Maximum Length for scala queue

John S picture John S · Aug 2, 2011 · Viewed 7.1k times · Source

I'm curious if Scala has some gem hidden in its collection classes that I can use. Basically I'm looking for something like a FIFO queue, but that has an upper-limit on its size such that when the limit is hit, the oldest (first) element is removed from the queue. I've implemented this myself in Java in the past, but I'd rather use something standard if possible.

Answer

Kipton Barros picture Kipton Barros · Aug 3, 2011

An often preferable alternative to subclassing is the (unfortunately named) "pimp my library" pattern. You can use it to add an enqueueFinite method to Queue, like so:

import scala.collection.immutable.Queue
class FiniteQueue[A](q: Queue[A]) {
  def enqueueFinite[B >: A](elem: B, maxSize: Int): Queue[B] = {
    var ret = q.enqueue(elem)
    while (ret.size > maxSize) { ret = ret.dequeue._2 }
    ret
  }
}
implicit def queue2finitequeue[A](q: Queue[A]) = new FiniteQueue[A](q)

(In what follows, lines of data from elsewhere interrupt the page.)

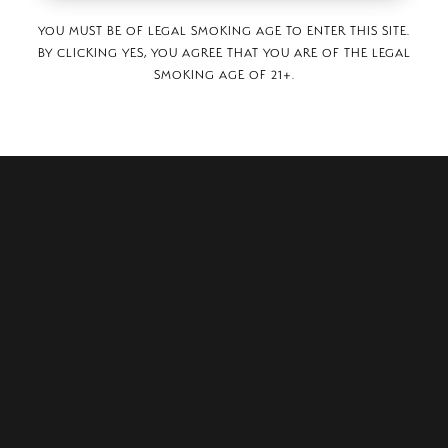
YOU MUST BE OF LEGAL SMOKING AGE TO ENTER THIS SITE.
BY CLICKING YES, YOU AGREE THAT YOU ARE OF THE LEGAL
SMOKING AGE OF 21+.
URN FOLSOM ROAD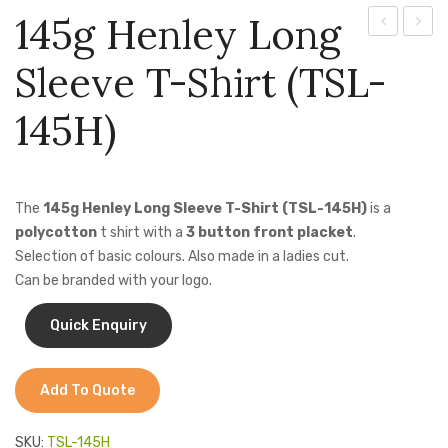
Jackets
145g Henley Long
Clayton
Houst
Kids Clothing
Sleeve T-Shirt (TSL-
Lounge
Loung
T-Shirts
Shirt
Shirt
145H)
Shirts & Blouses
Short
(LO-
Sleeve
HOU)
Pants & Shorts
(LO-
The
145g Henley Long Sleeve T-Shirt (TSL-145H)
is a
Sportswear
CLA)
polycotton
t shirt with a
3 button front placket
.
Selection of basic colours. Also made in a ladies cut.
Can be branded with your logo.
Add To Quote
SKU:
TSL-145H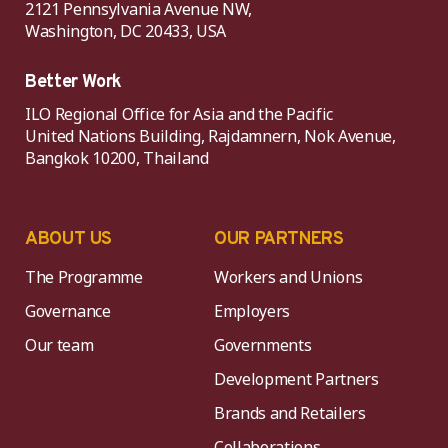
2121 Pennsylvania Avenue NW,
Washington, DC 20433, USA
Better Work
ILO Regional Office for Asia and the Pacific
United Nations Building, Rajdamnern, Nok Avenue,
Bangkok 10200, Thailand
ABOUT US
OUR PARTNERS
The Programme
Workers and Unions
Governance
Employers
Our team
Governments
Development Partners
Brands and Retailers
Collaborations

Whenever queue2finitequeue is in scope, you can treat Queue objects as though they have the enqueueFinite method:

val maxSize = 3
val q1 = Queue(1, 2, 3)
val q2 = q1.enqueueFinite(5, maxSize)
val q3 = q2.map(_+1)
val q4 = q3.enqueueFinite(7, maxSize)

The advantage of this approach over subclassing is that enqueueFinite is available to all Queues, including those that are constructed via operations like enqueue, map, ++, etc.

Update: As Dylan says in the comments, enqueueFinite needs also to take a parameter for the maximum queue size, and drop elements as necessary. I updated the code.